ASSIGNMENT.
Find the word "localhost" in the records below. List each line containing it.

DATASET CONTENT.
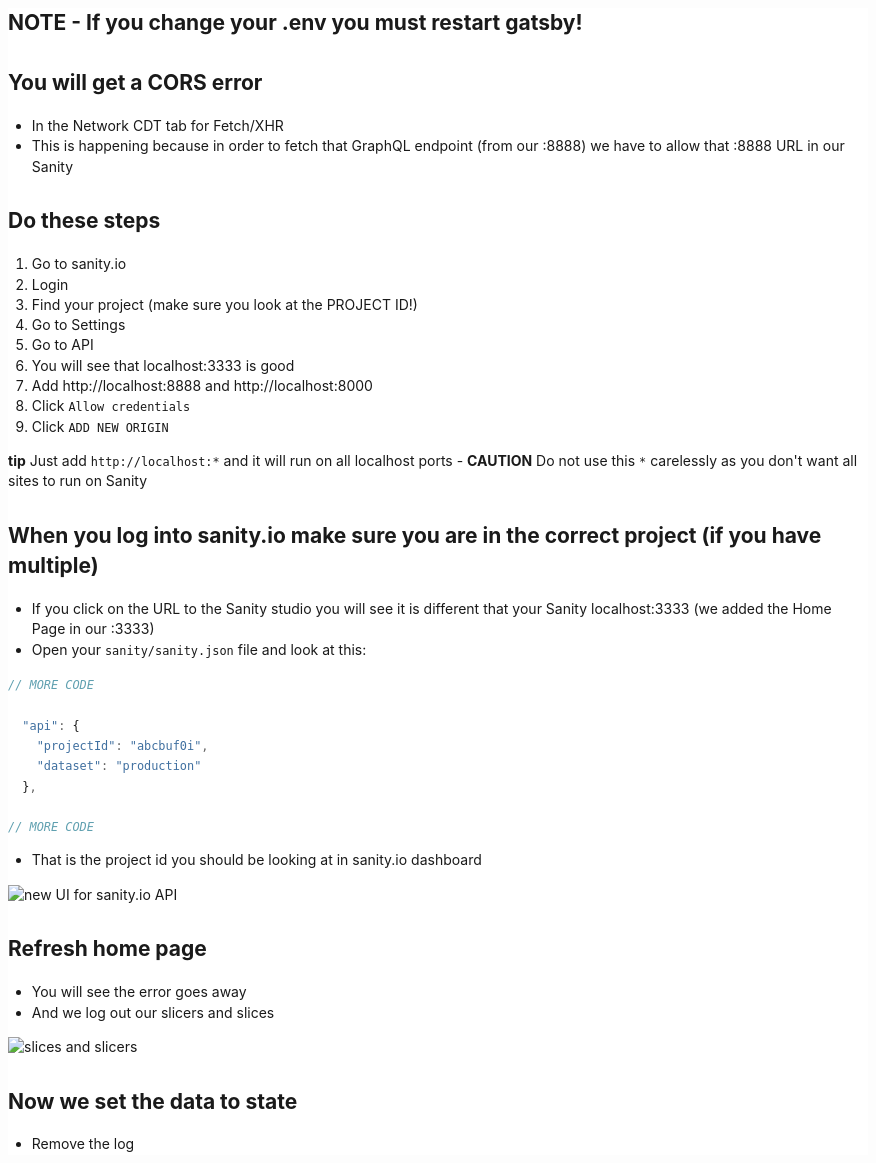 ## NOTE - If you change your .env you must restart gatsby!

## You will get a CORS error
* In the Network CDT tab for Fetch/XHR
* This is happening because in order to fetch that GraphQL endpoint (from our :8888) we have to allow that :8888 URL in our Sanity

## Do these steps
1. Go to sanity.io
2. Login
3. Find your project (make sure you look at the PROJECT ID!)
4. Go to Settings
5. Go to API
6. You will see that localhost:3333 is good
7. Add http://localhost:8888 and http://localhost:8000
8. Click `Allow credentials`
9. Click `ADD NEW ORIGIN`

**tip** Just add `http://localhost:*` and it will run on all localhost ports
    - **CAUTION** Do not use this `*` carelessly as you don't want all sites to run on Sanity

## When you log into sanity.io make sure you are in the correct project (if you have multiple)
* If you click on the URL to the Sanity studio you will see it is different that your Sanity localhost:3333 (we added the Home Page in our :3333)
* Open your `sanity/sanity.json` file and look at this:

```js
// MORE CODE

  "api": {
    "projectId": "abcbuf0i",
    "dataset": "production"
  },

// MORE CODE
```

* That is the project id you should be looking at in sanity.io dashboard

![new UI for sanity.io API](https://i.imgur.com/Iu1kz9S.png)

## Refresh home page
* You will see the error goes away
* And we log out our slicers and slices

![slices and slicers](https://i.imgur.com/hL152QM.png)

## Now we set the data to state
* Remove the log
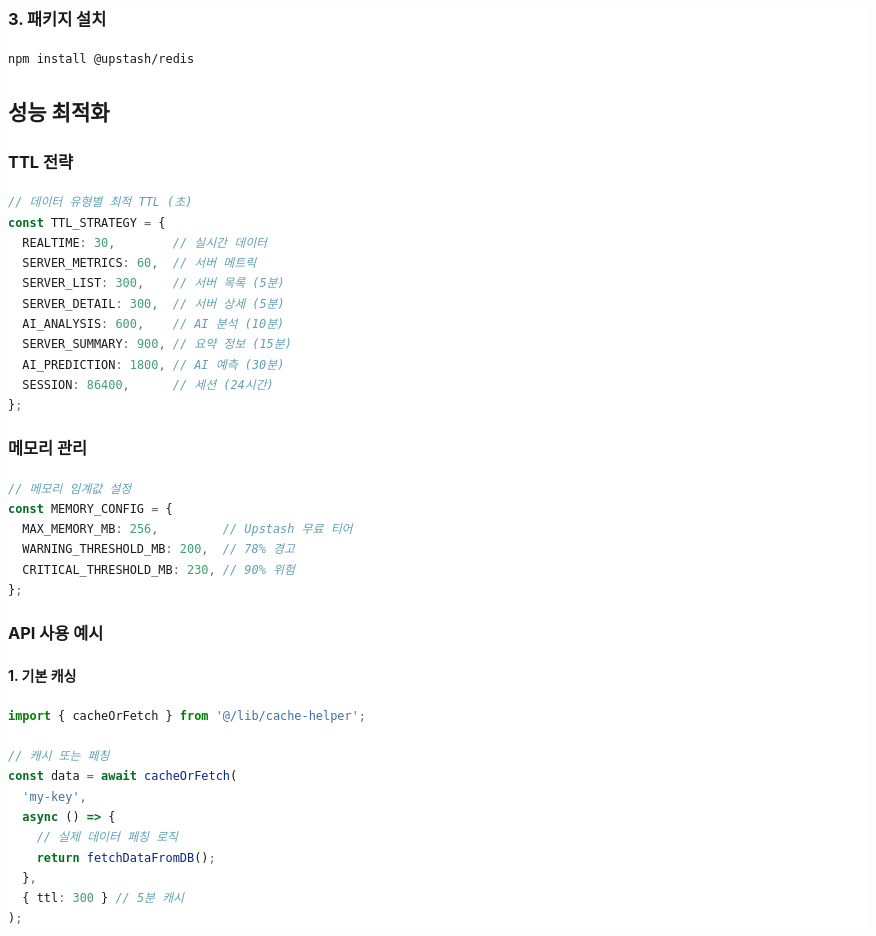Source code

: ### 3. 패키지 설치

```bash
npm install @upstash/redis
```

## 성능 최적화

### TTL 전략

```typescript
// 데이터 유형별 최적 TTL (초)
const TTL_STRATEGY = {
  REALTIME: 30,        // 실시간 데이터
  SERVER_METRICS: 60,  // 서버 메트릭
  SERVER_LIST: 300,    // 서버 목록 (5분)
  SERVER_DETAIL: 300,  // 서버 상세 (5분)
  AI_ANALYSIS: 600,    // AI 분석 (10분)
  SERVER_SUMMARY: 900, // 요약 정보 (15분)
  AI_PREDICTION: 1800, // AI 예측 (30분)
  SESSION: 86400,      // 세션 (24시간)
};
```

### 메모리 관리

```typescript
// 메모리 임계값 설정
const MEMORY_CONFIG = {
  MAX_MEMORY_MB: 256,         // Upstash 무료 티어
  WARNING_THRESHOLD_MB: 200,  // 78% 경고
  CRITICAL_THRESHOLD_MB: 230, // 90% 위험
};
```

### API 사용 예시

#### 1. 기본 캐싱

```typescript
import { cacheOrFetch } from '@/lib/cache-helper';

// 캐시 또는 페칭
const data = await cacheOrFetch(
  'my-key',
  async () => {
    // 실제 데이터 페칭 로직
    return fetchDataFromDB();
  },
  { ttl: 300 } // 5분 캐시
);
```
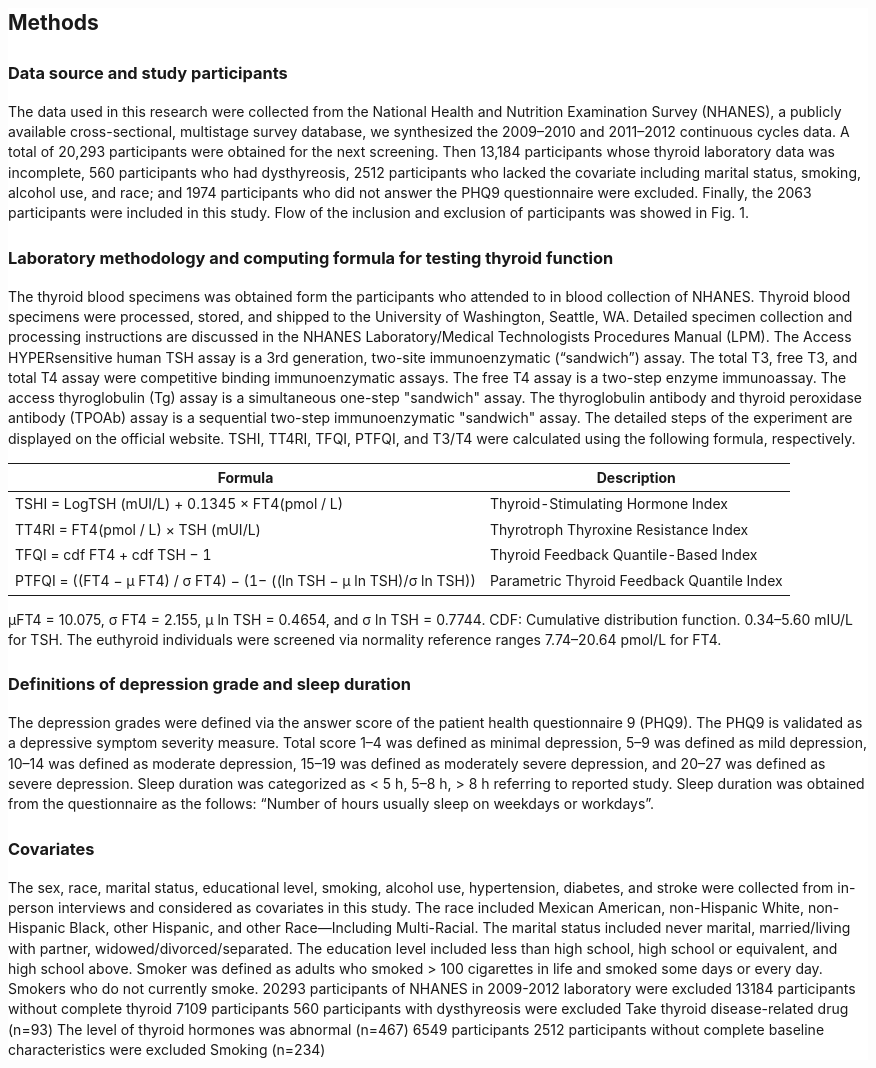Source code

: ## Methods

### Data source and study participants
The data used in this research were collected from the National Health and Nutrition Examination Survey (NHANES), a publicly available cross-sectional, multistage survey database, we synthesized the 2009–2010 and 2011–2012 continuous cycles data. A total of 20,293 participants were obtained for the next screening. Then 13,184 participants whose thyroid laboratory data was incomplete, 560 participants who had dysthyreosis, 2512 participants who lacked the covariate including marital status, smoking, alcohol use, and race; and 1974 participants who did not answer the PHQ9 questionnaire were excluded. Finally, the 2063 participants were included in this study. Flow of the inclusion and exclusion of participants was showed in Fig. 1.

### Laboratory methodology and computing formula for testing thyroid function
The thyroid blood specimens was obtained form the participants who attended to in blood collection of NHANES. Thyroid blood specimens were processed, stored, and shipped to the University of Washington, Seattle, WA. Detailed specimen collection and processing instructions are discussed in the NHANES Laboratory/Medical Technologists Procedures Manual (LPM). The Access HYPERsensitive human TSH assay is a 3rd generation, two-site immunoenzymatic (“sandwich”) assay. The total T3, free T3, and total T4 assay were competitive binding immunoenzymatic assays. The free T4 assay is a two-step enzyme immunoassay. The access thyroglobulin (Tg) assay is a simultaneous one-step "sandwich" assay. The thyroglobulin antibody and thyroid peroxidase antibody (TPOAb) assay is a sequential two-step immunoenzymatic "sandwich" assay. The detailed steps of the experiment are displayed on the official website. TSHI, TT4RI, TFQI, PTFQI, and T3/T4 were calculated using the following formula, respectively.

| Formula | Description |
|---------|-------------|
| TSHI = LogTSH (mUI/L) + 0.1345 × FT4(pmol / L) | Thyroid-Stimulating Hormone Index |
| TT4RI = FT4(pmol / L) × TSH (mUI/L) | Thyrotroph Thyroxine Resistance Index |
| TFQI = cdf FT4 + cdf TSH − 1 | Thyroid Feedback Quantile-Based Index |
| PTFQI = ((FT4 − μ FT4) / σ FT4) − (1− ((ln TSH − μ ln TSH)/σ ln TSH)) | Parametric Thyroid Feedback Quantile Index |

μFT4 = 10.075, σ FT4 = 2.155, μ ln TSH = 0.4654, and σ ln TSH = 0.7744. CDF: Cumulative distribution function. 0.34–5.60 mIU/L for TSH. The euthyroid individuals were screened via normality reference ranges 7.74–20.64 pmol/L for FT4.

### Definitions of depression grade and sleep duration
The depression grades were defined via the answer score of the patient health questionnaire 9 (PHQ9). The PHQ9 is validated as a depressive symptom severity measure. Total score 1–4 was defined as minimal depression, 5–9 was defined as mild depression, 10–14 was defined as moderate depression, 15–19 was defined as moderately severe depression, and 20–27 was defined as severe depression. Sleep duration was categorized as < 5 h, 5–8 h, > 8 h referring to reported study. Sleep duration was obtained from the questionnaire as the follows: “Number of hours usually sleep on weekdays or workdays”.

### Covariates
The sex, race, marital status, educational level, smoking, alcohol use, hypertension, diabetes, and stroke were collected from in-person interviews and considered as covariates in this study. The race included Mexican American, non-Hispanic White, non-Hispanic Black, other Hispanic, and other Race—Including Multi-Racial. The marital status included never marital, married/living with partner, widowed/divorced/separated. The education level included less than high school, high school or equivalent, and high school above. Smoker was defined as adults who smoked > 100 cigarettes in life and smoked some days or every day. Smokers who do not currently smoke. 20293 participants of NHANES in 2009-2012 laboratory were excluded
13184 participants without complete thyroid
7109 participants 560 participants with dysthyreosis were excluded
Take thyroid disease-related drug (n=93)
The level of thyroid hormones was abnormal (n=467)
6549 participants
2512 participants without complete baseline characteristics were excluded
Smoking (n=234)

TASK SOLUTION.
6. You will see that localhost:3333 is good
7. Add http://localhost:8888 and http://localhost:8000
**tip** Just add `http://localhost:*` and it will run on all localhost ports
* If you click on the URL to the Sanity studio you will see it is different that your Sanity localhost:3333 (we added the Home Page in our :3333)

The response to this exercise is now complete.